__Working data__.
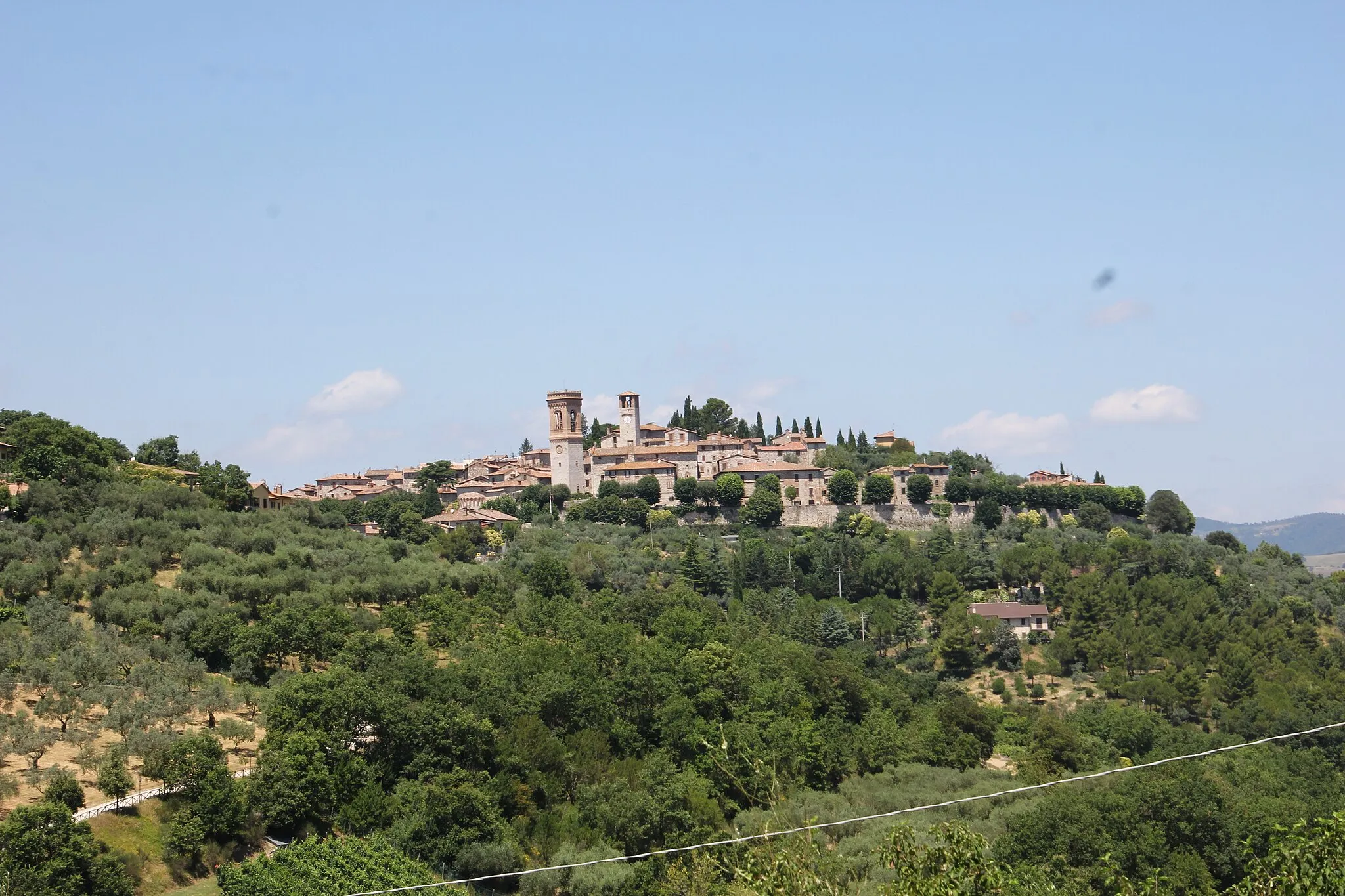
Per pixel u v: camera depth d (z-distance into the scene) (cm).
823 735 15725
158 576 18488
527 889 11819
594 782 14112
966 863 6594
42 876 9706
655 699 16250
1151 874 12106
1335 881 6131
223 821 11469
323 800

__Your instructions__. Leave out every picture and copy the rest of the records exactly.

__The completed task__.
Per pixel u v: camera depth d (z-distance into the scene) (cm).
823 735 15725
158 576 18488
527 889 11819
594 782 14112
966 863 6594
42 876 9706
655 699 16250
1151 874 12106
1335 881 6131
223 821 11469
323 800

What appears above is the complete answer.